Despite numerous studies demonstrating the feasibility and safety of zero-fluoroscopy for cardiac ablation [11,12,13,14, 18,19,20], fluoroscopy is still often used in AF ablation procedures for manipulating the catheter, transseptal puncture, and visualization of the left atrium [9]. However, with the number of AF ablation procedures on the rise and patients often requiring multiple ablation procedures in their lifetime to treat recurrence of different cardiac arrhythmias, the hazards of radiation should not be overlooked.

Radiation exposure for both physicians and patients involves risk of biological damage. It is well-known that there are both deterministic and stochastic effects of radiation exposure. Deterministic effects include radiation skin injury, cataracts, and hair loss which occur once a radiation threshold is exceeded. Stochastic effects of radiation, such as cancer, are not associated with a specific radiation threshold but instead the risk increases proportionally with the exposure [20]. For instance, the absolute lifetime risk of fatal cancer for an adult increased by 0.05% for every 10 mSv of exposure, and the average dose for AF ablation is 15 mSv [21]. Guidelines encourage physicians to minimize the patient’s radiation exposure and subsequent risk of radiation injury by following the ALARA principle. The best practice that minimizes this risk follows three basic principles: (1) there is no known absolutely safe dose of ionizing radiation; (2) the smaller the dose, the less the risk of an adverse effect; and (3) incremental radiation exposures have cumulative effects [22].

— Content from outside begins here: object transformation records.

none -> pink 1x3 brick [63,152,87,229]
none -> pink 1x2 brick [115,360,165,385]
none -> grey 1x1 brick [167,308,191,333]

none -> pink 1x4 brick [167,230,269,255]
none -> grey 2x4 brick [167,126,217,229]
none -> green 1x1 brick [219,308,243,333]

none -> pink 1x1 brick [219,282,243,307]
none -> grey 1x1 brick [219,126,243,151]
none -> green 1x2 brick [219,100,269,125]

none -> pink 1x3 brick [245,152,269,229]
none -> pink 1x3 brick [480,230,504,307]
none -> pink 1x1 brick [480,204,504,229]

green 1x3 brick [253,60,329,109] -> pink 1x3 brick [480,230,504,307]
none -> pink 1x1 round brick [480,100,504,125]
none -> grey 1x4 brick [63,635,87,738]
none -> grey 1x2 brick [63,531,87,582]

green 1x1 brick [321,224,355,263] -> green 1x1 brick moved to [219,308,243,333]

The field of cardiac electrophysiology is moving towards a reduction of radiation used in procedures while also exploring novel energy sources such as pulsed field ablation. It is critical to achieve a solid foundation on simplification of the procedure and proficient use of other imaging modalities outside of fluoroscopy. Furthermore, components of the workflow described here, specifically the CS placement, transseptal puncture, and left atrial catheter maneuvering, are independent of energy source and can help eliminate the reliance of radiation.

4.1 Limitations

The focus of this experience was to detail a zero-fluoroscopy workflow using the RHYTHMIA mapping system combined with ICE. Although initial data shows this technique to be acutely safe and effective in this clinical experience, there are several limitations. This was a retrospective description of patients from a single center and single operator. Further studies are needed to evaluate the feasibility and safety of this workflow by experienced operators at multiple centers. Lastly, follow-up for this experience was limited to patient discharge, which was 4–6 h following the procedure, and there are no long-term clinical outcomes reported as part of this experience.

5 Conclusion

Our workflow combining ICE and EAM using the RHYTHMIA mapping system enables the use of zero-fluoroscopy for AF ablation. All procedures successfully achieved acute electrical isolation with no acute safety events reported and with reasonable procedure durations. This approach for AF ablation can eliminate the radiation exposure to patients and medical staff and reduce the physical burden associated with wearing protective lead aprons. Further study is needed to evaluate the long-term clinical outcomes.